───── GIVEN TEXT
I got treated for that and then got settled in to my last few nights in Belgrade, taking in one last dinner at The Jazz Cafe the night before we left. I relished and ate a delicious and (hopefully vegan) creamy pasta entree. I made my way back home, anxiously packed for several hours, and went to sleep to run to the doctor once again the next morning and then hurry back to wait for our van to arrive to pick us up and take us to the airport. Our plane to Munich to connect to Lisbon was waiting to take us to the next chapter in this journey.

Reflections and Thoughts

I wanted to gather up some of my musings and ideas here in a slightly more digestible, bulleted form than the prose I've been throwing at you. I've collected these thoughts in my head while walking around but have not written them down in a concise, accessible manner.

  • On the origins of my name

  • If you take a look at both my first and last name, they are very Serbian. I am part Serbian from my great-grand father who emigrated to the US nearly some 90 years ago. I believe I was the only person in the group who had Serbian blood.
──────────
WHAT THIS EXERCISE ASKS:
a: Reproduce the passage of the Belgrade travel account starting with "I wanted to" and going on through "concise, accessible manner.", without any change.
b: Write the next part of the Belgrade travel account, picking up directly after its final sentence.
───── RECORDED DATA
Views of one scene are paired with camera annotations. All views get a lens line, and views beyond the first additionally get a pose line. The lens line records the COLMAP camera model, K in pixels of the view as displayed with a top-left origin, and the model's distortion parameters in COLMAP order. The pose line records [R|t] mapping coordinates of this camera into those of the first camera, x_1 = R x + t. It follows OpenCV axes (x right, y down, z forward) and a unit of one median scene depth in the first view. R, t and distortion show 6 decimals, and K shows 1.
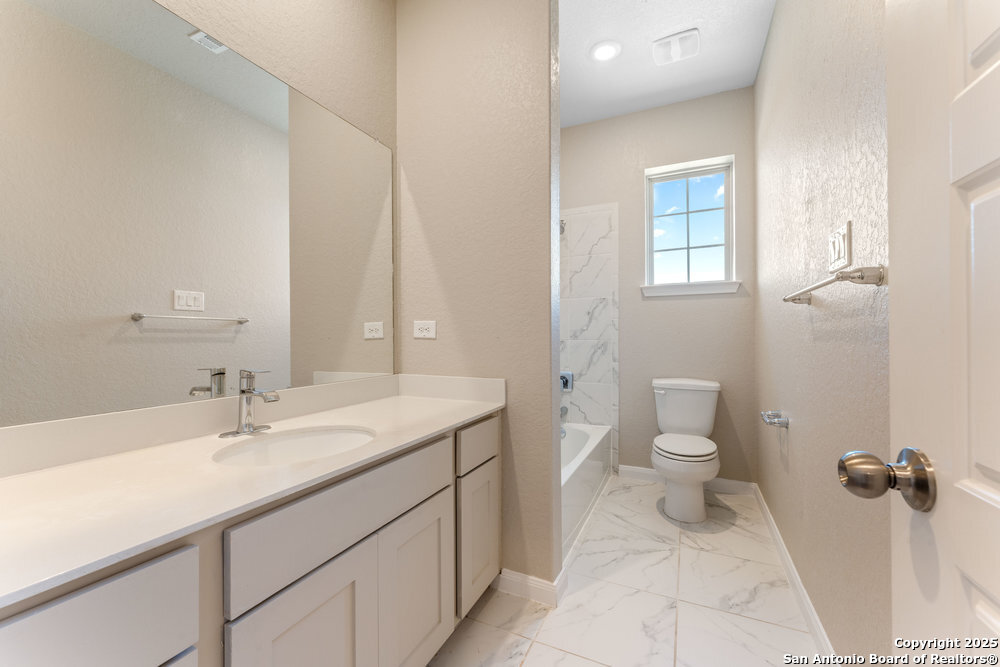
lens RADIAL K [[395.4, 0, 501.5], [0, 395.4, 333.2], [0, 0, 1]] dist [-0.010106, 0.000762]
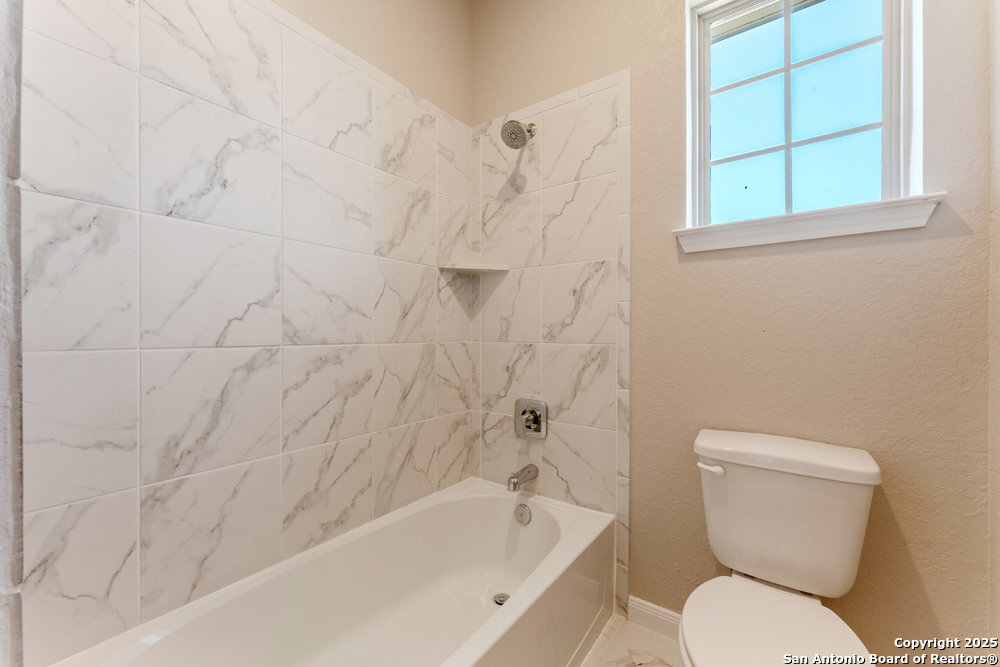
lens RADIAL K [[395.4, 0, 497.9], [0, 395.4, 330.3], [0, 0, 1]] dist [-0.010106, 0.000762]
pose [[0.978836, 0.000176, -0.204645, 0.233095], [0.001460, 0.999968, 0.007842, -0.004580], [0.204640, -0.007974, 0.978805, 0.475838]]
──────────
───── RECORDED DATA
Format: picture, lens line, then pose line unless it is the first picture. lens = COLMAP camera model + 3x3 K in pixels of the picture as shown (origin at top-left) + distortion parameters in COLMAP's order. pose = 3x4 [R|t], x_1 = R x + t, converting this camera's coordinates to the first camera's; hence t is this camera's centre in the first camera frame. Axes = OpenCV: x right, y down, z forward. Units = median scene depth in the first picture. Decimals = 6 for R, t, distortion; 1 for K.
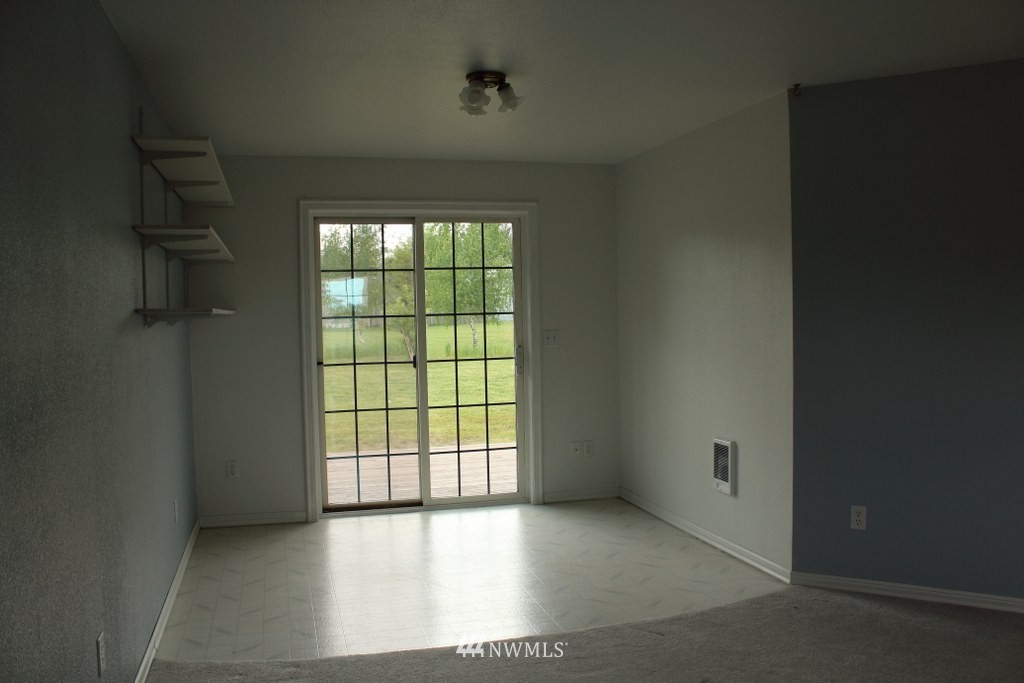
──────────
───── RECORDED DATA
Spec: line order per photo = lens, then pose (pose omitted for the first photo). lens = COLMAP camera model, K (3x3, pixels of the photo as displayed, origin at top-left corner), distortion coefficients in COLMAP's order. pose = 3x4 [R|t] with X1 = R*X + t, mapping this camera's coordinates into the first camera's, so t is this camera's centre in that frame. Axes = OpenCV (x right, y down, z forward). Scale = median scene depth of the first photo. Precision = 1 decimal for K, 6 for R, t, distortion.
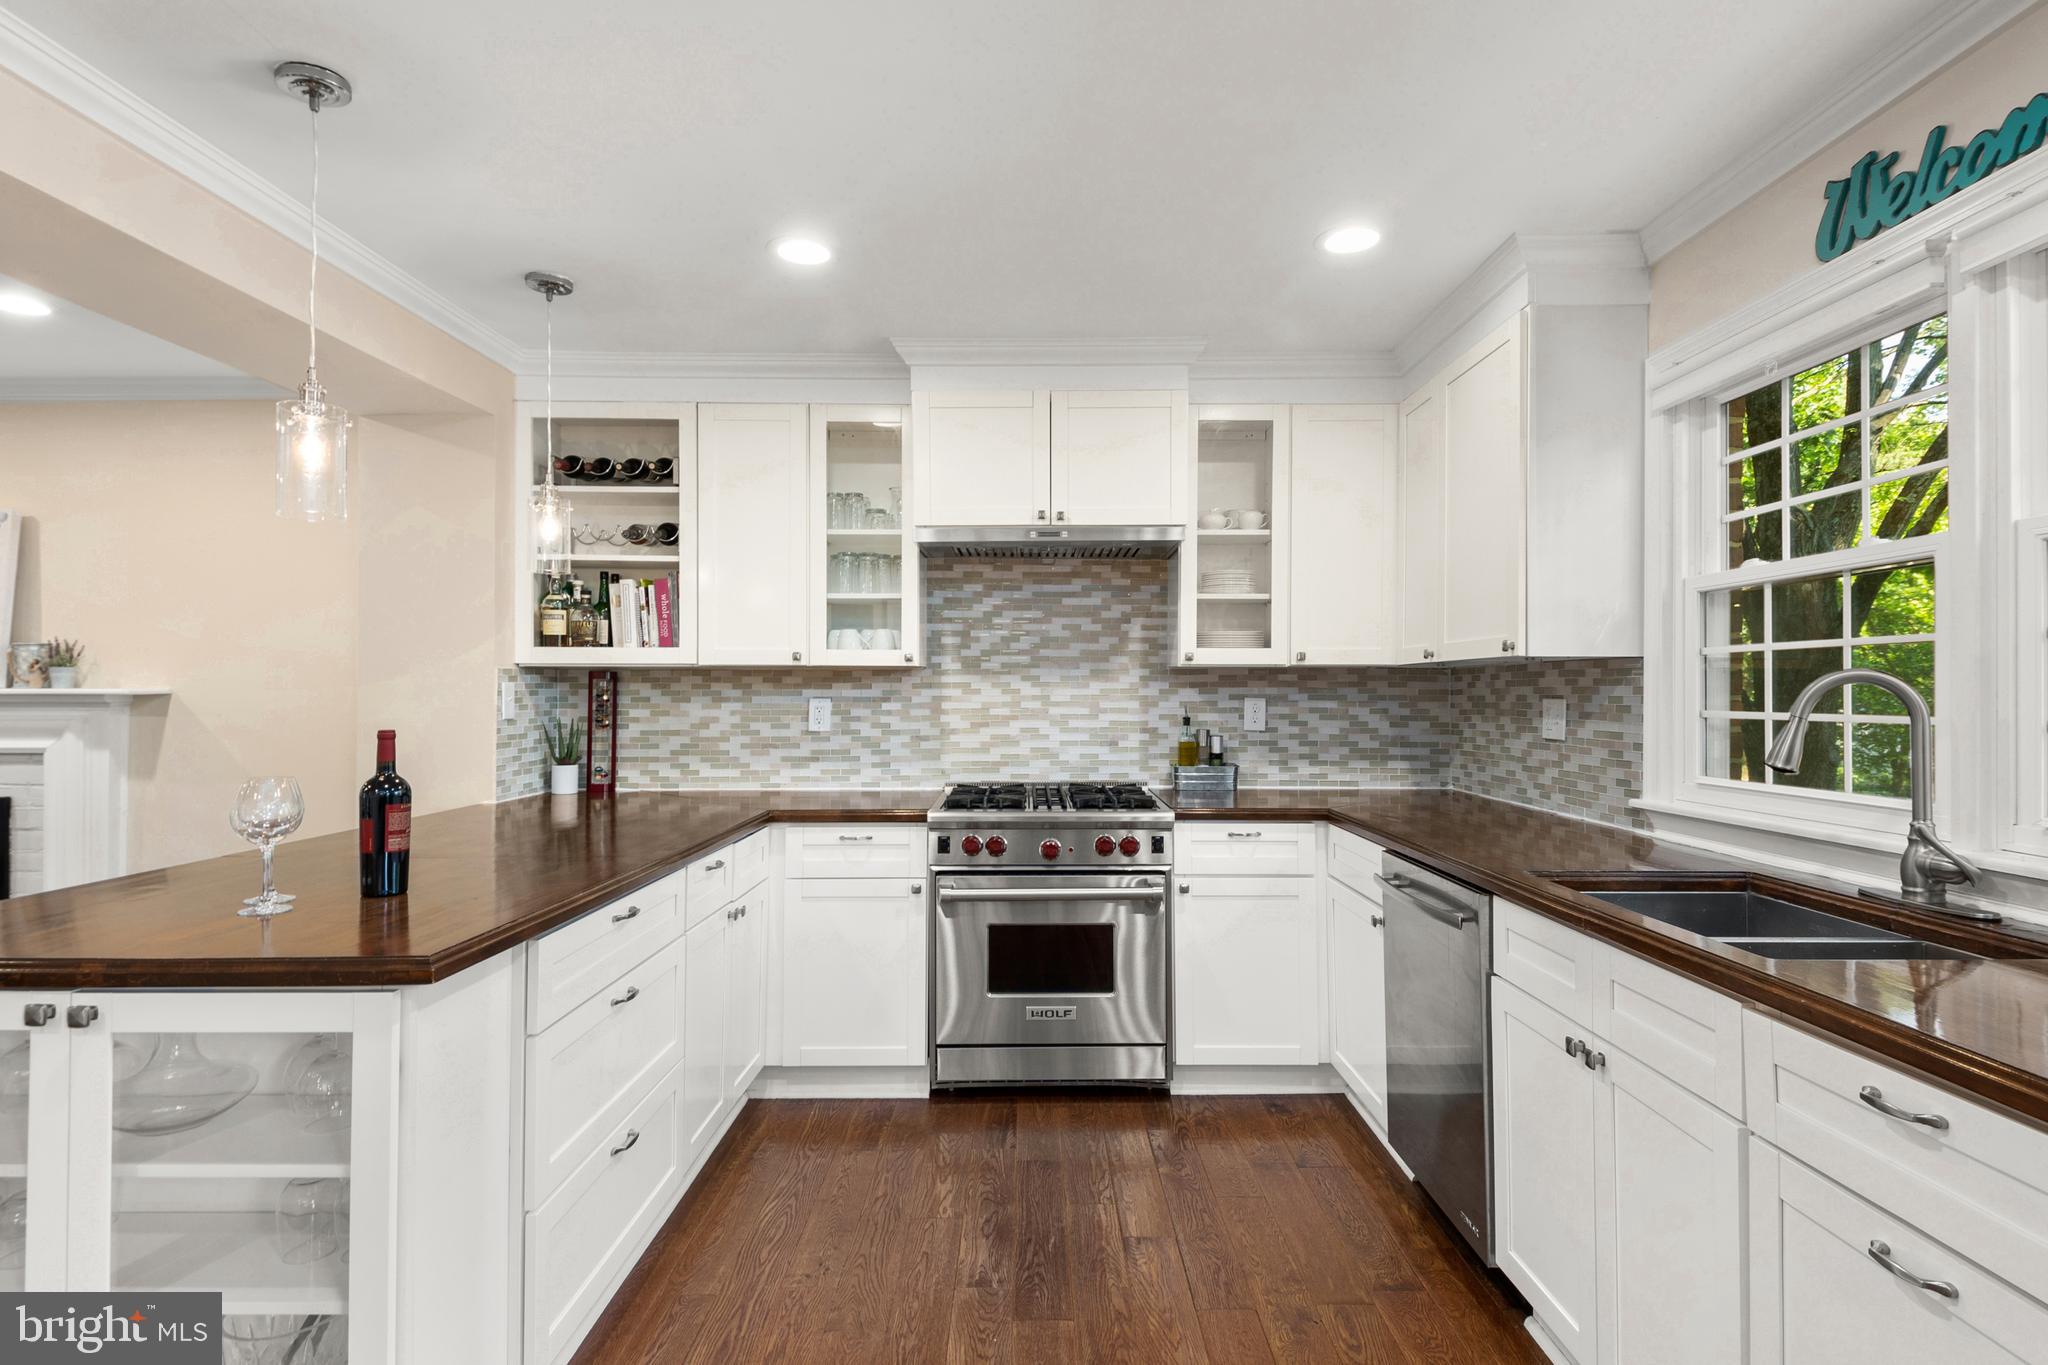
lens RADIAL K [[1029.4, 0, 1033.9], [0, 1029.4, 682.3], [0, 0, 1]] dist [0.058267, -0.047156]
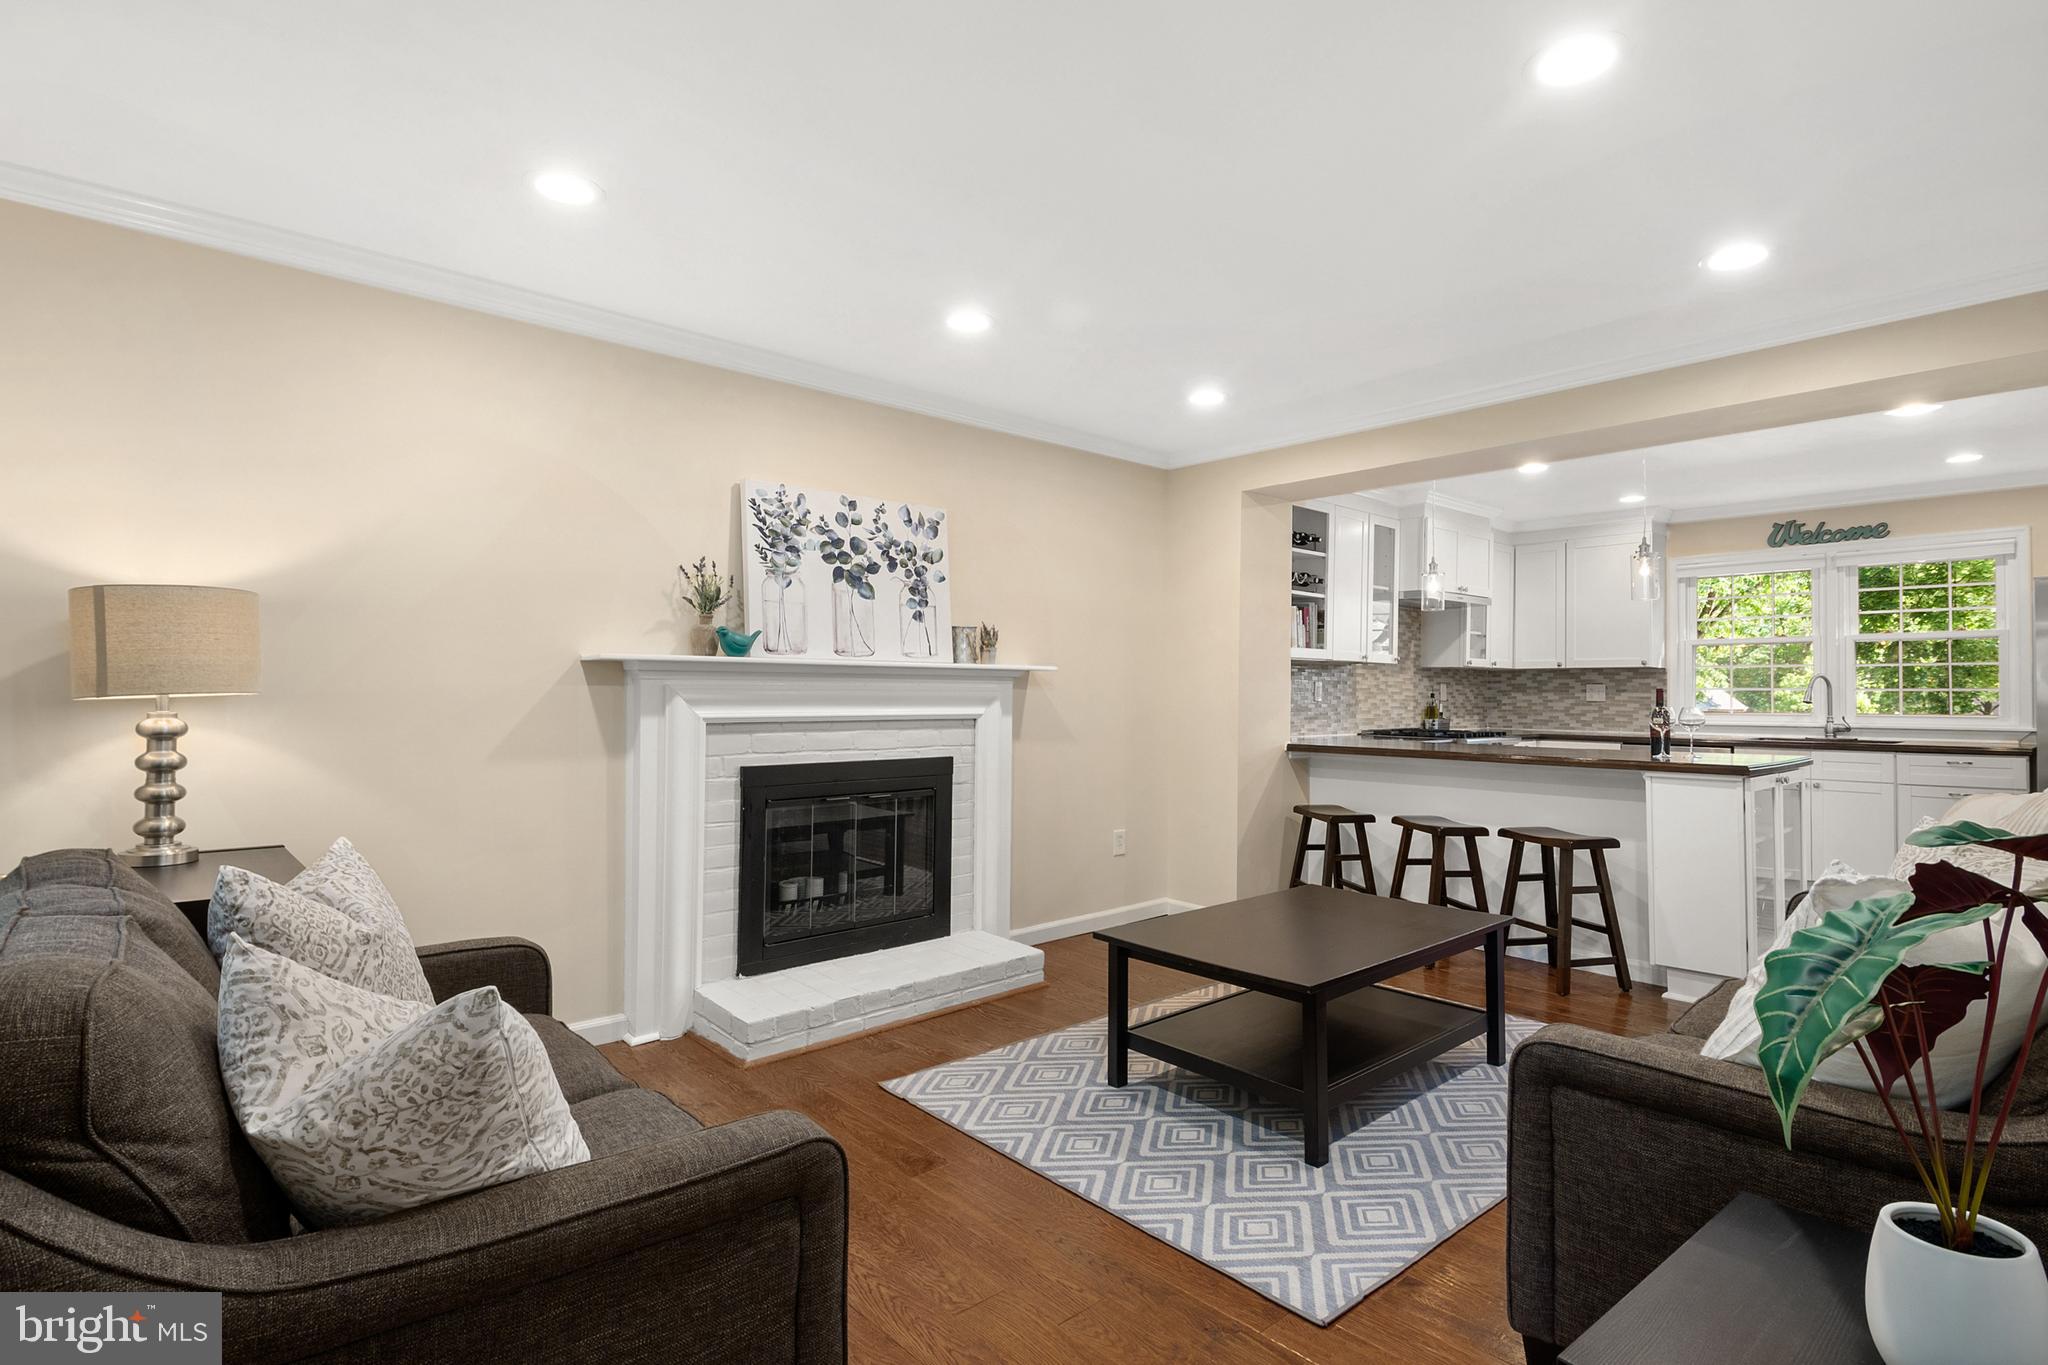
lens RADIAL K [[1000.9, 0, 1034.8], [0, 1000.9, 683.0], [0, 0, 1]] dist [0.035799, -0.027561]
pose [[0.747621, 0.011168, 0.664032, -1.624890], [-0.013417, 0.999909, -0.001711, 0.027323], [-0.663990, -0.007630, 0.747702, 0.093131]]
──────────
ANSWER SECTION:
a:
I wanted to gather up some of my musings and ideas here in a slightly more digestible, bulleted form than the prose I've been throwing at you. I've collected these thoughts in my head while walking around but have not written them down in a concise, accessible manner.

b:
  • I asked around town if people knew my name or how to pronounce it in a Serbian fashion. In the US, we say it as a rather Americanized "air-um-bay-sick". I got a few different answers from locals, but the most insightful one was from a short conversation with a guy about my age who works at iBikeBelgrade.

  • He explains that an "Arambas" was the name of a leader of rebel warriors

  • the "ich" means son of. Therefore, an 'Arambasic' was the son of the rebel warrior leaders. Now my way of life makes more sense! Stay true to the family name.

  • The proper pronunciation is something more along the lines of "arr-um-boss-itch"

  • I would love to do more research and learn who these rebels were, where they were, and what exactly they did

  • Stefan is a very popular Serbian given name and is all over the city in various forms

  • Serbian women (and people) are beautiful. I've never seen so many pretty looking people in my life.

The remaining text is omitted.